_Items from a data source_
__________
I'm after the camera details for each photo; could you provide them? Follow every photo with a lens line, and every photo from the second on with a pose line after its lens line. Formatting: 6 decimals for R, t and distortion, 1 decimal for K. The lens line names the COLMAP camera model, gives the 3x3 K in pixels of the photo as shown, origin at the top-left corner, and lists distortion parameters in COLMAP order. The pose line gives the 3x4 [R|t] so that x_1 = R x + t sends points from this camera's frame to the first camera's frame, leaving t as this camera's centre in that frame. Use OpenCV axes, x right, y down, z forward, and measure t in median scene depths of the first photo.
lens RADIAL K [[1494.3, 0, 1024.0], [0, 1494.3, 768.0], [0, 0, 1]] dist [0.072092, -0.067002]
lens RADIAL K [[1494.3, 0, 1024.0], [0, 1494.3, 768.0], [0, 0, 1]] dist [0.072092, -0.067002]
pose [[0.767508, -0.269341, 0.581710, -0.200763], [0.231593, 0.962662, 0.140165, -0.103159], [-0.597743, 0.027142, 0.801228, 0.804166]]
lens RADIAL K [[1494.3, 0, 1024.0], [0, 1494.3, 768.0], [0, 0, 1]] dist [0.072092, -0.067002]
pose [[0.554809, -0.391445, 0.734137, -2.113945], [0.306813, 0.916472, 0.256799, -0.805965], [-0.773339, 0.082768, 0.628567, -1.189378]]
__________
_WHAT YOU NEED TO DO_
Copy these lines word for word, covering all the records.

_RESULT FOR THIS TASK_
I'm after the camera details for each photo; could you provide them? Follow every photo with a lens line, and every photo from the second on with a pose line after its lens line. Formatting: 6 decimals for R, t and distortion, 1 decimal for K. The lens line names the COLMAP camera model, gives the 3x3 K in pixels of the photo as shown, origin at the top-left corner, and lists distortion parameters in COLMAP order. The pose line gives the 3x4 [R|t] so that x_1 = R x + t sends points from this camera's frame to the first camera's frame, leaving t as this camera's centre in that frame. Use OpenCV axes, x right, y down, z forward, and measure t in median scene depths of the first photo.
lens RADIAL K [[1494.3, 0, 1024.0], [0, 1494.3, 768.0], [0, 0, 1]] dist [0.072092, -0.067002]
lens RADIAL K [[1494.3, 0, 1024.0], [0, 1494.3, 768.0], [0, 0, 1]] dist [0.072092, -0.067002]
pose [[0.767508, -0.269341, 0.581710, -0.200763], [0.231593, 0.962662, 0.140165, -0.103159], [-0.597743, 0.027142, 0.801228, 0.804166]]
lens RADIAL K [[1494.3, 0, 1024.0], [0, 1494.3, 768.0], [0, 0, 1]] dist [0.072092, -0.067002]
pose [[0.554809, -0.391445, 0.734137, -2.113945], [0.306813, 0.916472, 0.256799, -0.805965], [-0.773339, 0.082768, 0.628567, -1.189378]]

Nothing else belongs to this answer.